Azure Search paging causes throttling

I am from the team that runs nuget.org, the package ecosystem for .NET. We use Azure Search to power our search API. Our APIs are public, so third-party customers can use them to analyze our ecosystem or make apps.

We recently had an outage caused by a single customer paging through our search documents using the $skip and $top query parameters in batches of 200 documents at a time. This resulted in Azure Search throttling:

Failed to execute request because the request rate has caused your service to exceed the limits of its provisioned capacity. Reduce the rate of requests, or adjust the number of replicas/partitions. See http://aka.ms/azure-search-throttling for more information.

Azure Search's throttling affected all customers in that region for 10 minutes, not just the single customer that was paging. We read through Azure Search's throttling documentation, but have the following questions:

Is customer paging with high $skip values particularly expensive for Azure Search?
What can we do to reduce the likelihood of Azure Search throttling for paging scenarios?
Should we add our own throttling to ensure a single customer’s searches doesn’t affect all other customers' searches? Does Azure Search have guidance on this?
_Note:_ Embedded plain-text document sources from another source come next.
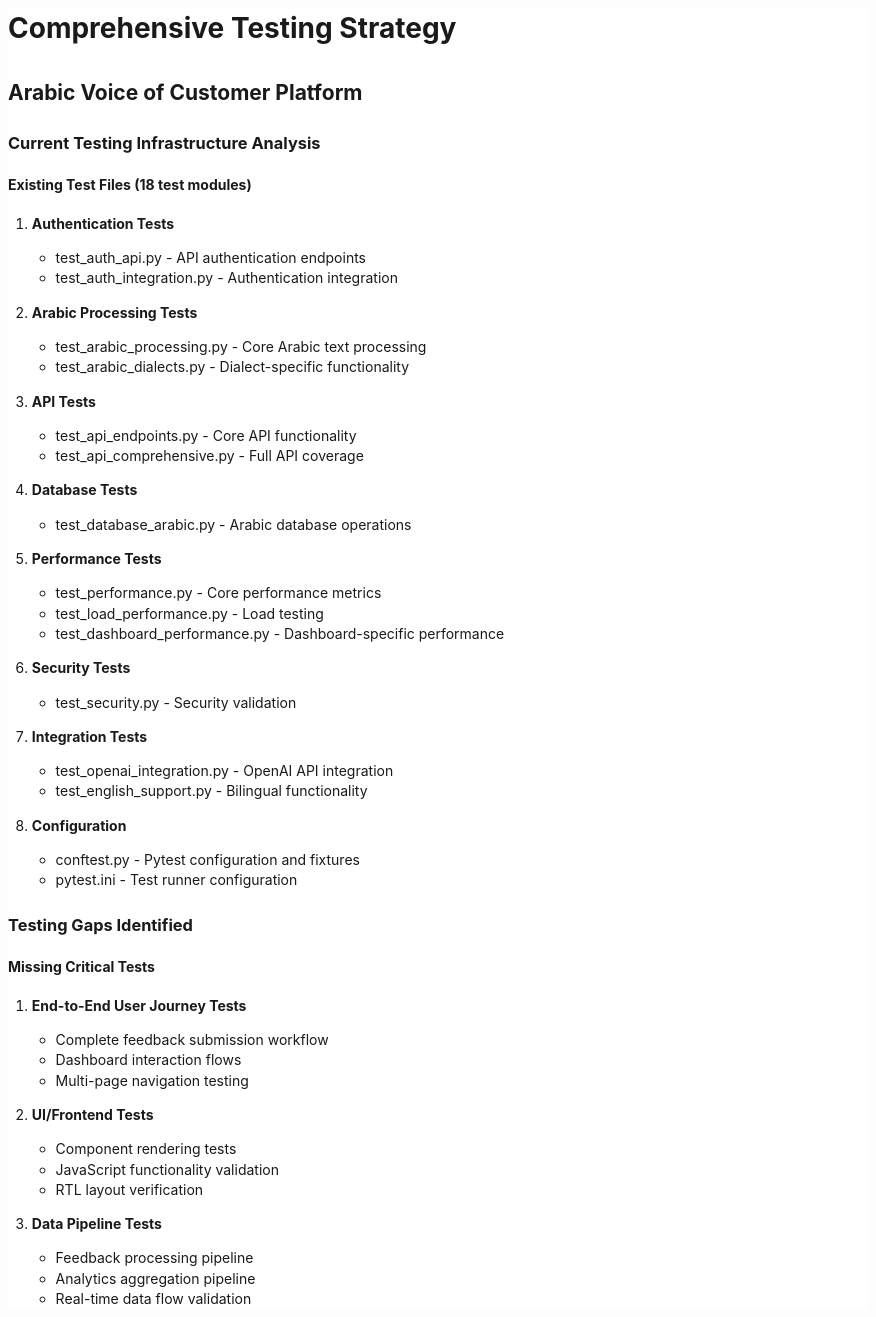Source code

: # Comprehensive Testing Strategy
## Arabic Voice of Customer Platform

### Current Testing Infrastructure Analysis

#### Existing Test Files (18 test modules)
1. **Authentication Tests**
   - test_auth_api.py - API authentication endpoints
   - test_auth_integration.py - Authentication integration

2. **Arabic Processing Tests**
   - test_arabic_processing.py - Core Arabic text processing
   - test_arabic_dialects.py - Dialect-specific functionality

3. **API Tests**
   - test_api_endpoints.py - Core API functionality
   - test_api_comprehensive.py - Full API coverage

4. **Database Tests**
   - test_database_arabic.py - Arabic database operations

5. **Performance Tests**
   - test_performance.py - Core performance metrics
   - test_load_performance.py - Load testing
   - test_dashboard_performance.py - Dashboard-specific performance

6. **Security Tests**
   - test_security.py - Security validation

7. **Integration Tests**
   - test_openai_integration.py - OpenAI API integration
   - test_english_support.py - Bilingual functionality

8. **Configuration**
   - conftest.py - Pytest configuration and fixtures
   - pytest.ini - Test runner configuration

### Testing Gaps Identified

#### Missing Critical Tests
1. **End-to-End User Journey Tests**
   - Complete feedback submission workflow
   - Dashboard interaction flows
   - Multi-page navigation testing

2. **UI/Frontend Tests**
   - Component rendering tests
   - JavaScript functionality validation
   - RTL layout verification

3. **Data Pipeline Tests**
   - Feedback processing pipeline
   - Analytics aggregation pipeline
   - Real-time data flow validation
Some more information about our service:

Number of documents in index: ~950K
Request volume: 1.3K paging requests in ~10 minutes. Peak of 125 requests per second, average of 6 requests per second
Scale: standard SKU, 1 partition, 3 replicas (this is our secondary region, hence the smaller scale to save money)

Solution

Deep paging is indeed a costly operation. Since Azure Search is designed to be distributed, all indexes are divided into multiple shards, to allow for quick scale operation. This comes with the downside that ranked results from each shard need to be merged and ranked to create a final list of results. The number of results to merge increases linearly with the skip value, so that step can become expensive when paging very deep in the results.

As a search service, Azure Search is optimized for quick retrieval of top documents based on textual relevance. It's unfortunately not the best tool for scenarios where a client simply want to return a list of all documents in a data source.

From what I understand in your post, there's 2 reasons for the throttling

High skip values
Sharp increase in QPS

We encourage you to control both. It is not uncommon for our customers to implement their own throttling logic to prevent their own customers from emitting an abnormally large amount of requests. Even without skip values, having a single customer send enough queries to increase the traffic multiple-fold can lead to throttling (I'm not sure if that was the case here). There's no official guidelines as to how to handle queries coming from your client apps. The best approach in my opinion would probably be for your team to run performance tests using realistic workloads to try to understand the limits of your search service (which depends on the index schema, number of documents, type of queries being emitted, etc.). Once you have a good idea of how many QPS your service can handle for your scenarios, then you can decide how much of that QPS you are willing to allocate to a single customer at a time, and enforce a limit based on that.

Regarding the deep paging cost: if this is a common scenario for your customers (paging through all documents of a search index), I would recommend you expose a way to page through all documents directly from the data source (assuming Azure Search is not the primary data store of the documents), and mostly use Azure Search for relevance related retrieval scenarios only.